№3, 1989/Жизнь. Искусство. Критика

Направляющая идея искусства (Заметки зарубежника)

Студентка русского отделения филологического факультета МГУ, где я читаю курс зарубежной литературы XX века, безнадежно заваливала экзамен. Даже самые элементарные вопросы повергали ее в смятение. В конце концов она вовсе замолчала, сказав напоследок что-то вроде следующего: все мы там (то есть в чужедальних литературных пределах) – гости.

Рука отказалась поставить неуд, и не только потому, что сработал инстинкт самосохранения: переэкзаменовку все равно самому придется проводить. Вероятно, тут было нечто другое, может быть, укол совести. Кто, собственно, рассказывает с лекционных трибун, пишет учебники, статьи, книги о зарубежной литературе так, что у слушателей и читателей не возникает и тени подозрения, что в мире культуры все взаимосвязано?

Впрочем, в последние годы происходят некоторые сдвиги, подспудно существующие сцепления обнаруживаются и обсуждаются. Зарубежники, по крайней мере некоторые из них, вглядываются из своего далека в то, что происходит дома. С другой стороны, даже на страницах некоторых традиционно-почвенных изданий время от времени появляются статьи, в которых прослеживаются некоторые взаимовлияния. Суждения, естественно, высказываются различные, не обязательно со всем соглашаться, кое-что и вовсе вызывает протест. Но показательна тенденция.

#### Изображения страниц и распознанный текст
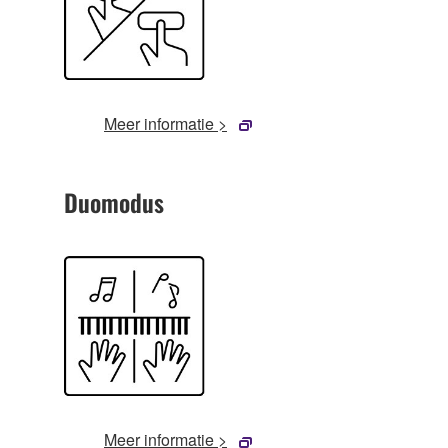
Meer informatie >
Duomodus
Meer informatie >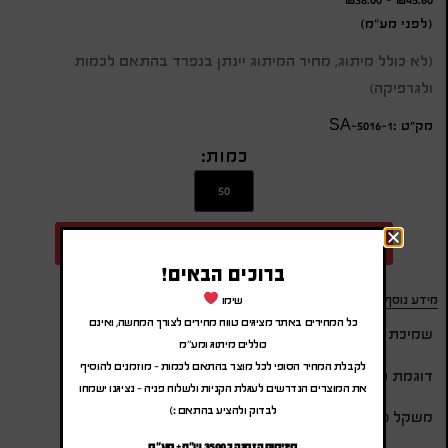
(לפני מע"מ)
(לא כולל מיתוג, מחיר המיתוג יינתן בנפרד בהתאם לכמות
ולגרפיקה)
מק״ט :SA-5016-1
כמות:
הוספה להצעת מחיר
ברוכים הבאים!
מידע נוסף
שימו
כל המחירים באתר מציגים טווח מחירים לצורך המחשה, ואינם
שמיכת זקארד,
כוללים מיתוג ומע"מ
לקבלת המחיר הסופי לכל מוצר בהתאם לכמות – מוזמנים להוסיף
דוגמת פסים,
את המוצרים הנדרשים לעגלת הקניות ולשלוח פניה – נציגנו ישמחו
לבדוק ולהציע בהתאם :)
משקל 280 גרם,
מינימום הזמנה כ 3500 ש"ח + מע"מ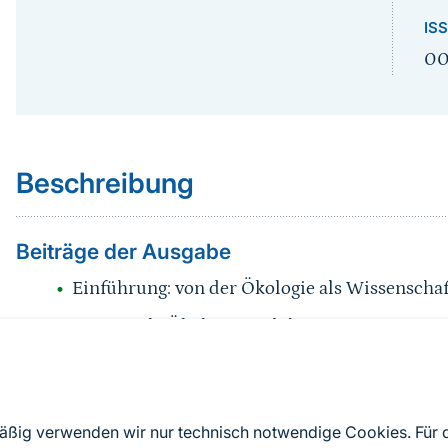
IS
00
Sprungmarke
Beschreibung
Beiträge der Ausgabe
Einführung: von der Ökologie als Wissenscha
Die Soziale Ökologie und ihr Beitrag zu einer
Human-, Kultur- und Ethnoökologie
Politische Ökologie
mäßig verwenden wir nur technisch notwendige Cookies. Für
Ökologische Ethik: denken wie ein Berg und 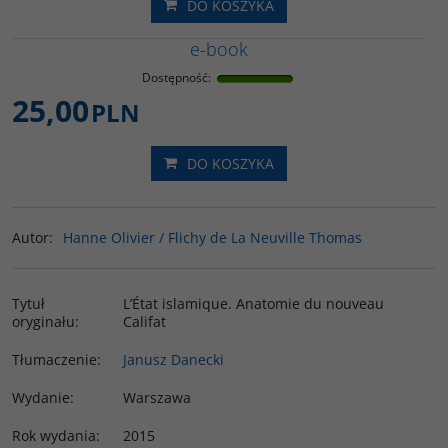
DO KOSZYKA
e-book
Dostępność
:
25,00
PLN
DO KOSZYKA
Autor
:
Hanne Olivier / Flichy de La Neuville Thomas
Tytuł
L’État islamique. Anatomie du nouveau
oryginału
:
Califat
Tłumaczenie
:
Janusz Danecki
Wydanie
:
Warszawa
Rok wydania
:
2015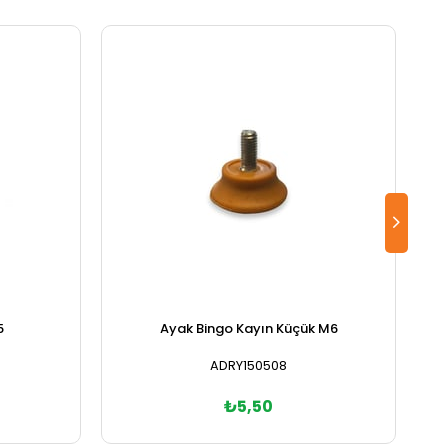
5
Ayak Bingo Kayın Küçük M6
ADRY150508
₺5,50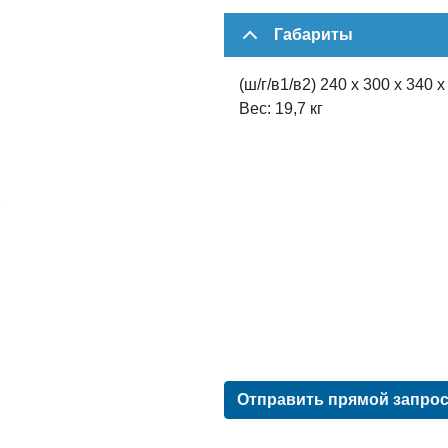
Габариты
(ш/г/в1/в2) 240 х 300 х 340 
Вес: 19,7 кг
Отправить прямой запро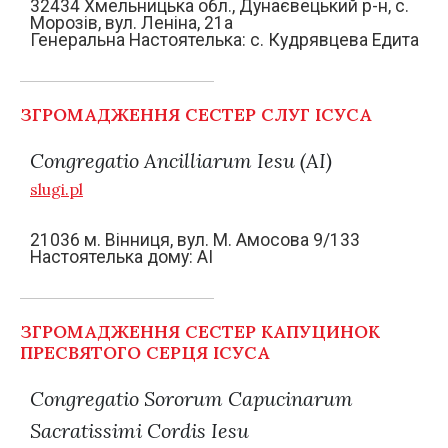
32434 Хмельницька обл., Дунаєвецький р-н, с.
Морозів, вул. Леніна, 21а
Генеральна Настоятелька: с. Кудрявцева Едита
ЗГРОМАДЖЕННЯ СЕСТЕР СЛУГ ІСУСА
Congregatio Ancilliarum Iesu (AI)
slugi.pl
21036 м. Вінниця, вул. М. Aмосова 9/133
Настоятелька дому: AI
ЗГРОМАДЖЕННЯ СЕСТЕР КАПУЦИНОК
ПРЕСВЯТОГО СЕРЦЯ ІСУСА
Congregatio Sororum Capucinarum
Sacratissimi Cordis Iesu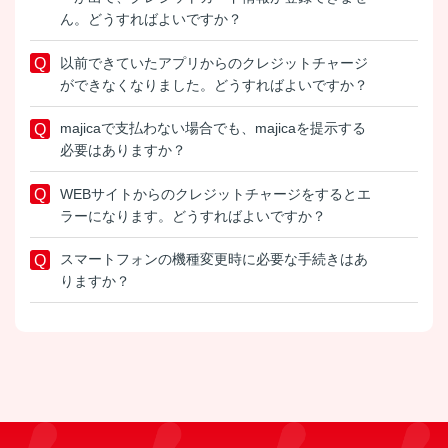
ん。どうすればよいですか？
以前できていたアプリからのクレジットチャージ
ができなくなりました。どうすればよいですか？
majicaで支払わない場合でも、majicaを提示する
必要はありますか？
WEBサイトからのクレジットチャージをするとエ
ラーになります。どうすればよいですか？
スマートフォンの機種変更時に必要な手続きはあ
りますか？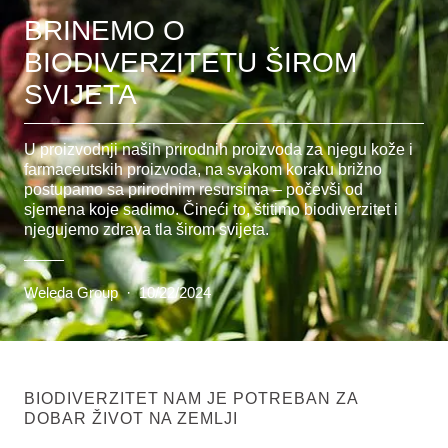
BRINEMO O
BIODIVERZITETU ŠIROM
SVIJETA
U proizvodnji naših prirodnih proizvoda za njegu kože i
farmaceutskih proizvoda, na svakom koraku brižno
postupamo sa prirodnim resursima – počevši od
sjemena koje sadimo. Čineći to, štitimo biodiverzitet i
njegujemo zdrava tla širom svijeta.
Weleda Group
·
10/22/2024
BIODIVERZITET NAM JE POTREBAN ZA
DOBAR ŽIVOT NA ZEMLJI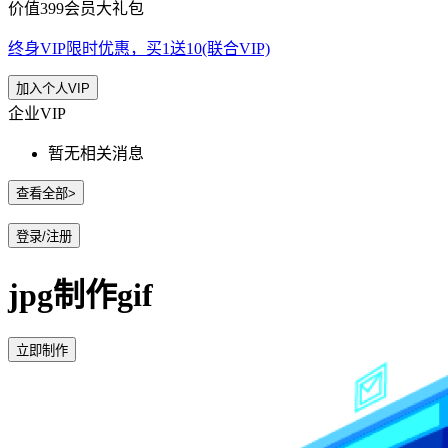
价值399会员大礼包
终身VIP限时优惠，买1送10(联合VIP)
加入个人VIP
企业VIP
暂无相关消息
查看全部>
登录/注册
jpg制作gif
立即制作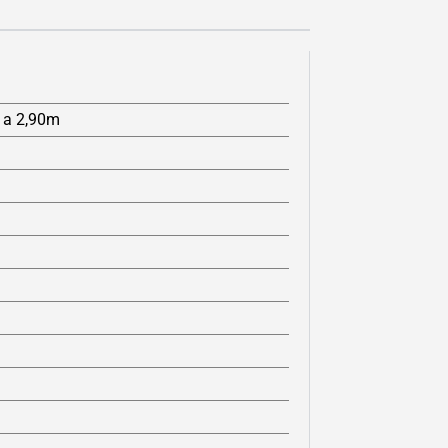
 a 2,90m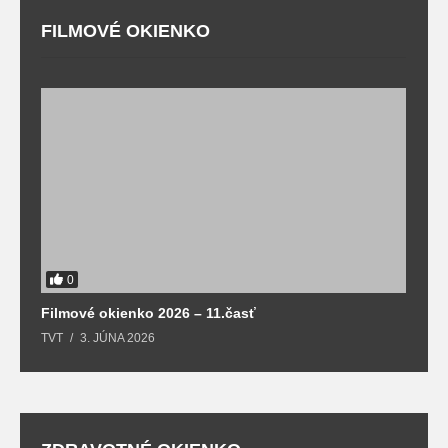
FILMOVÉ OKIENKO
F
T
0
Filmové okienko 2026 – 11.časť
TVT
3. JÚNA 2026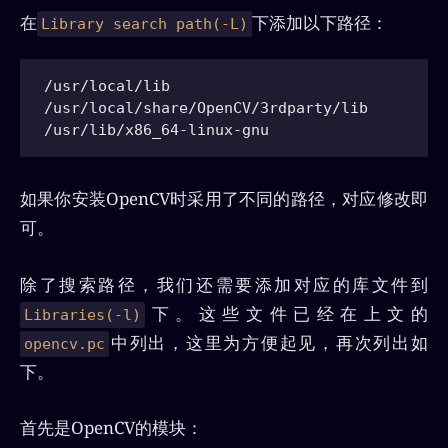
在
下添加以下路径：
Library search path(-L)
/usr/local/lib

/usr/local/share/OpenCV/3rdparty/lib

如果你安装OpenCV时采用了不同的路径，对应修改即
可。
除了搜索路径，我们还需要添加对应的库文件到
下。这些文件已经在上文的
Libraries(-l)
中列出，这里为方便起见，再次列出如
opencv.pc
下。
首先是OpenCV的模块：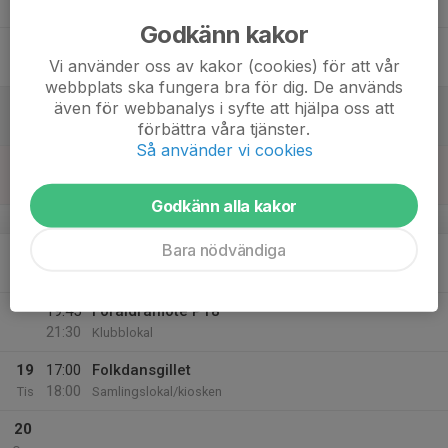
11:00
Fre
Samlingslokal/kiosken
Godkänn kakor
18:15
IK Nordia ungdomsgård
Vi använder oss av kakor (cookies) för att vår
21:15
Samlingslokal/kiosken
webbplats ska fungera bra för dig. De används
16
även för webbanalys i syfte att hjälpa oss att
förbättra våra tjänster.
Lör
Så använder vi cookies
17
Sön
Godkänn alla kakor
v.21
Bara nödvändiga
18
18:00
Scoterna avd. Grillby
19:45
Mån
Samlingslokal/kiosken
19:45
Föräldramöte P18
21:30
Klubblokal
19
17:00
Folkdansgillet
18:00
Tis
Samlingslokal/kiosken
20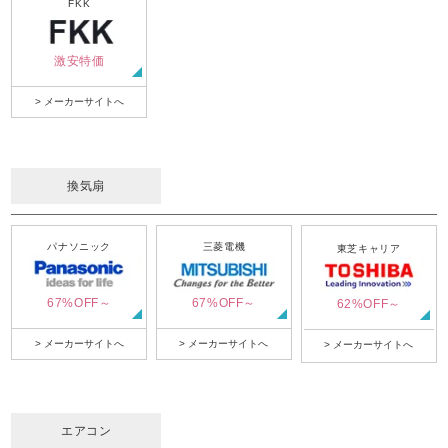
FKK
激安特価
> メーカーサイトへ
換気扇
パナソニック
三菱電機
東芝キャリア
67%OFF～
67%OFF～
62%OFF～
> メーカーサイトへ
> メーカーサイトへ
> メーカーサイトへ
エアコン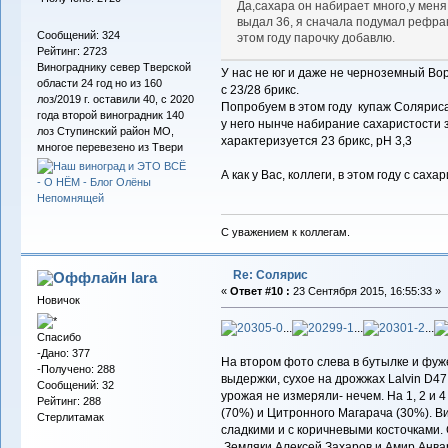
Да,сахара он набирает много,у меня
выдал 36, я сначала подумал рефрак
Сообщений: 324
этом году парочку добавлю.
Рейтинг: 2723
Винограднику север Тверской
У нас не юг и даже не черноземный Вор
области 24 год но из 160
с 23/28 брикс.
лоз/2019 г. оставили 40, с 2020
Попробуем в этом году купаж Соляриса
года второй виноградник 140
у него нынче набирание сахаристости з
лоз Ступинский район МО,
характеризуется 23 брикс, рН 3,3
многое перевезено из Твери
А как у Вас, коллеги, в этом году с са
С уважением к коллегам.
Re: Солярис
lara
«
Ответ #10 :
23 Сентября 2015, 16:55:33 »
Новичок
...
...
...
Спасибо
-Дано: 377
На втором фото слева в бутылке и фуже
-Получено: 288
выдержки, сухое на дрожжах Lalvin D47
Сообщений: 32
урожая не измеряли- нечем. На 1, 2 и 
Рейтинг: 288
(70%) и Цитронного Магарача (30%). В
Стерлитамак
сладкими и с коричневыми косточками. 
Земляки Алексей Захаров и Амир Анвар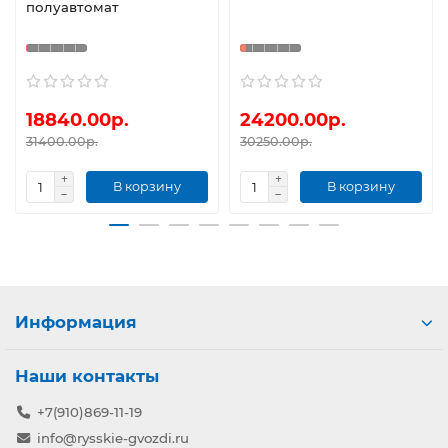
полуавтомат
18840.00р.
24200.00р.
31400.00р.
30250.00р.
В корзину
В корзину
Информация
Наши контакты
+7(910)869-11-19
info@rysskie-gvozdi.ru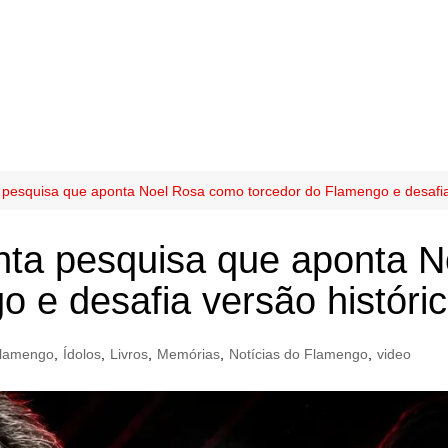
pesquisa que aponta Noel Rosa como torcedor do Flamengo e desafia 
nta pesquisa que aponta 
o e desafia versão históri
lamengo
,
Ídolos
,
Livros
,
Memórias
,
Notícias do Flamengo
,
video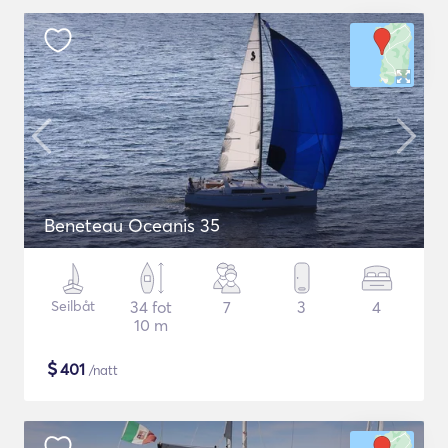
Beneteau Oceanis 35
Seilbåt
34 fot
7
3
4
10 m
$
401
/natt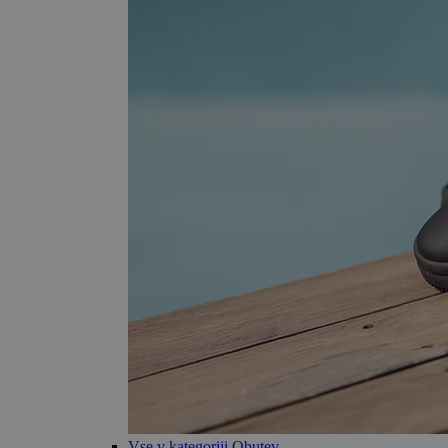
Vse v kategoriji Obutev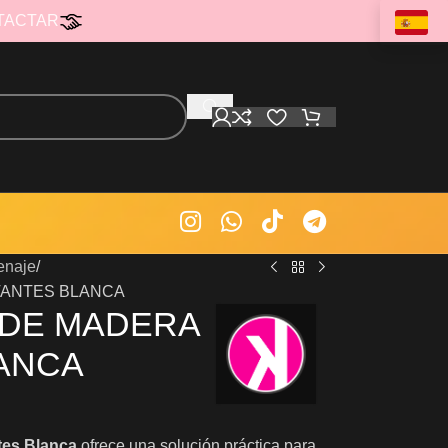
TACTAR
enaje
TANTES BLANCA
 DE MADERA
LANCA
tes Blanca
ofrece una solución práctica para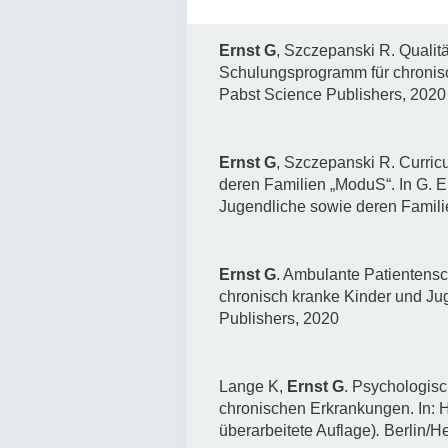
Ernst G
, Szczepanski R. Quali
Schulungsprogramm für chronisc
Pabst Science Publishers, 2020
Ernst G
, Szczepanski R. Curri
deren Familien „ModuS“. In G. 
Jugendliche sowie deren Famili
Ernst G
. Ambulante Patientens
chronisch kranke Kinder und Ju
Publishers, 2020
Lange K,
Ernst G
. Psychologis
chronischen Erkrankungen. In: H
überarbeitete Auflage)
.
Berlin/He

#### ИЗУЧИТЕ МАТЕРИАЛ
a. Объясните по тексту заметок в одной–трёх фразах, почему автор не поставил студентке неуд.
b. Подхватите текст заметок о зарубежной литературе и продолжите его после последнего приведённого предложения.
Материалы выше — отдельный источник, который не связан с текстом заметок.

#### РЕЗУЛЬТАТЫ ЗАДАНИЙ
a. Отчасти сработал инстинкт самосохранения: переэкзаменовку автору всё равно пришлось бы проводить самому. Но, вероятно, здесь был и укол совести: о зарубежной литературе рассказывают и пишут так, что у слушателей и читателей не возникает и тени подозрения, что в мире культуры всё взаимосвязано.

b.
Правда, внутренняя перестройка (я, естественно, говорю лично о себе) дается трудно, сковывают сложившиеся стереотипы мышления и стиля. Так что приходится порой ограничиваться отрывочными и, может быть, не слишком аргументированными замечаниями. Но тут меня несколько утешает соображение, высказанное как-то Максом Фришем: «Позиция… большинства современников, мне кажется, выражается вопросом, и форма вопроса, пока нет полного ответа, может быть только временной; и пожалуй, единственный облик, который он с достоинством может носить, – это действительно фрагмент» 1.

Статья В. Бондаренко «Очерки литературных нравов» («Москва», 1987, N 12) вызвала живой отклик не только в критике, но и в широкой читающей публике. Это выяснилось из новой публикации того же автора, где он анализирует объемистую редакционную и личную почту, развивая попутно мысли, высказанные ранее («Разговор с читателем», – «Москва», 1988, N 9).

Композиционным центром «Разговора…» стало рассуждение об «объединяющей идее». Где ищет ее автор, мы еще увидим, пока же замечу, что сама по себе постановка вопроса вызывает всяческую поддержку. Это, может быть, главный вызов времени: либо люди, став выше политических, идеологических, религиозных, культурных пристрастий, найдут общий язык, либо даже некому пожалеть будет об эгоистической приверженности исключительно своему образу жизни, своей традиции, своей расе.

Разумеется, такая потребность возникала и раньше, и предыдущие поколения оказывались на высоте задачи.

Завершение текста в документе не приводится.